Exercise brief. Render the text of the items below as a JSON list of strings, one string per line, with blank lines omitted. Leave the pictures out of the answer.

(Saved data entries)
┄┄┄┄┄┄┄┄┄┄┄┄┄┄┄┄┄┄┄┄
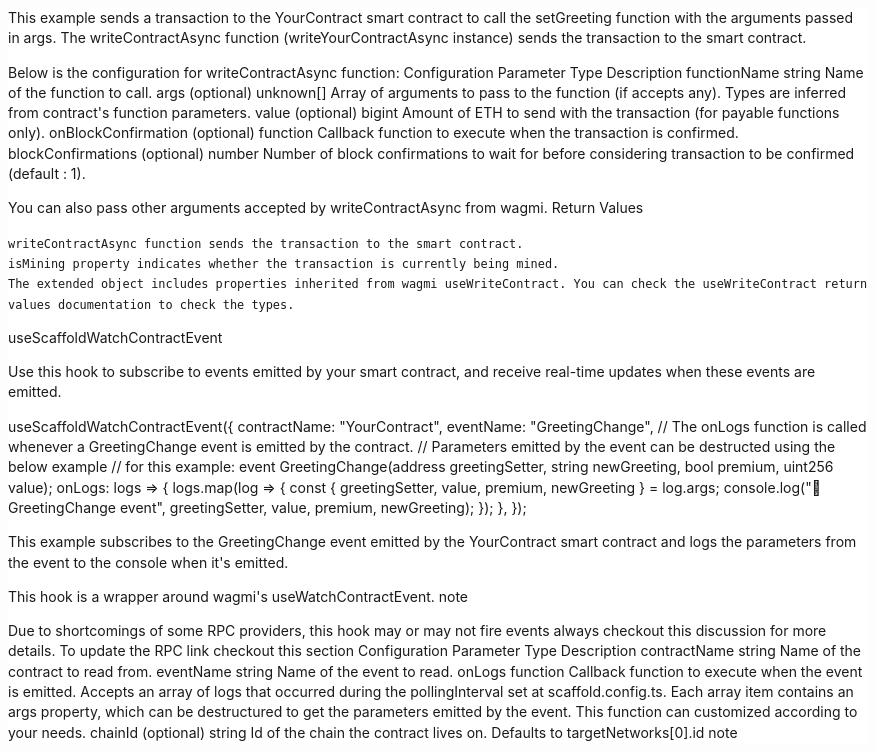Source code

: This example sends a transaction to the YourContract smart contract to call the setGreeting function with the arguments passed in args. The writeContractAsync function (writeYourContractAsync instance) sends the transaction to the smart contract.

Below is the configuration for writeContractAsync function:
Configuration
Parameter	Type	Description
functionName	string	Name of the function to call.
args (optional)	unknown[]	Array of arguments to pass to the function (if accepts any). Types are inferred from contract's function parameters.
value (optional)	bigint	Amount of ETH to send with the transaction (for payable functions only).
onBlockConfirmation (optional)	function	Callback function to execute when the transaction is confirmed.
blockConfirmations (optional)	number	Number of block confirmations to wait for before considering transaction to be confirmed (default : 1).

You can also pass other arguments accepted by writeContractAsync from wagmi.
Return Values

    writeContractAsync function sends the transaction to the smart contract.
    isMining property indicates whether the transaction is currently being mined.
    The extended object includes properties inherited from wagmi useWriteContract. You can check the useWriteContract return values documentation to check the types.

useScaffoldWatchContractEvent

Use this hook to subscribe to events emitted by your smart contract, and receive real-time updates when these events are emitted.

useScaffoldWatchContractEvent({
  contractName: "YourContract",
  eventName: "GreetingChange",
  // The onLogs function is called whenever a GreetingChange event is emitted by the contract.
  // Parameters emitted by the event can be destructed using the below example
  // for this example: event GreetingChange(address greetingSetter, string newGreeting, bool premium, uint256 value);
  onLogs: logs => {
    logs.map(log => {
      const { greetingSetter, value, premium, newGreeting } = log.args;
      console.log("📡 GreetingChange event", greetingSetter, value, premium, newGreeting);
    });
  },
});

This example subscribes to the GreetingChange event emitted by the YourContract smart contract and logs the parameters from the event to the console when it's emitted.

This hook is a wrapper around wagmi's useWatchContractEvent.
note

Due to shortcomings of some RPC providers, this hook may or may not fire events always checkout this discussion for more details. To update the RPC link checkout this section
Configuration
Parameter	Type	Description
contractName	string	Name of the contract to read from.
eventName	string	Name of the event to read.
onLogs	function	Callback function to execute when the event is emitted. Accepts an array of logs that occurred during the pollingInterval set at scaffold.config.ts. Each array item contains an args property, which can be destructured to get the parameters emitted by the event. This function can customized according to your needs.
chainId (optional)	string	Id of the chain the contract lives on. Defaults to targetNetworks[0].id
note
┄┄┄┄┄┄┄┄┄┄┄┄┄┄┄┄┄┄┄┄
Task result.
[
  "Source code",
  ": This example sends a transaction to the YourContract smart contract to call the setGreeting function with the arguments passed in args. The writeContractAsync function (writeYourContractAsync instance) sends the transaction to the smart contract.",
  "Below is the configuration for writeContractAsync function:",
  "Configuration",
  "Parameter\tType\tDescription",
  "functionName\tstring\tName of the function to call.",
  "args (optional)\tunknown[]\tArray of arguments to pass to the function (if accepts any). Types are inferred from contract's function parameters.",
  "value (optional)\tbigint\tAmount of ETH to send with the transaction (for payable functions only).",
  "onBlockConfirmation (optional)\tfunction\tCallback function to execute when the transaction is confirmed.",
  "blockConfirmations (optional)\tnumber\tNumber of block confirmations to wait for before considering transaction to be confirmed (default : 1).",
  "You can also pass other arguments accepted by writeContractAsync from wagmi.",
  "Return Values",
  "    writeContractAsync function sends the transaction to the smart contract.",
  "    isMining property indicates whether the transaction is currently being mined.",
  "    The extended object includes properties inherited from wagmi useWriteContract. You can check the useWriteContract return values documentation to check the types.",
  "useScaffoldWatchContractEvent",
  "Use this hook to subscribe to events emitted by your smart contract, and receive real-time updates when these events are emitted.",
  "useScaffoldWatchContractEvent({",
  "  contractName: \"YourContract\",",
  "  eventName: \"GreetingChange\",",
  "  // The onLogs function is called whenever a GreetingChange event is emitted by the contract.",
  "  // Parameters emitted by the event can be destructed using the below example",
  "  // for this example: event GreetingChange(address greetingSetter, string newGreeting, bool premium, uint256 value);",
  "  onLogs: logs => {",
  "    logs.map(log => {",
  "      const { greetingSetter, value, premium, newGreeting } = log.args;",
  "      console.log(\"📡 GreetingChange event\", greetingSetter, value, premium, newGreeting);",
  "    });",
  "  },",
  "});",
  "This example subscribes to the GreetingChange event emitted by the YourContract smart contract and logs the parameters from the event to the console when it's emitted.",
  "This hook is a wrapper around wagmi's useWatchContractEvent.",
  "note",
  "Due to shortcomings of some RPC providers, this hook may or may not fire events always checkout this discussion for more details. To update the RPC link checkout this section",
  "Configuration",
  "Parameter\tType\tDescription",
  "contractName\tstring\tName of the contract to read from.",
  "eventName\tstring\tName of the event to read.",
  "onLogs\tfunction\tCallback function to execute when the event is emitted. Accepts an array of logs that occurred during the pollingInterval set at scaffold.config.ts. Each array item contains an args property, which can be destructured to get the parameters emitted by the event. This function can customized according to your needs.",
  "chainId (optional)\tstring\tId of the chain the contract lives on. Defaults to targetNetworks[0].id",
  "note"
]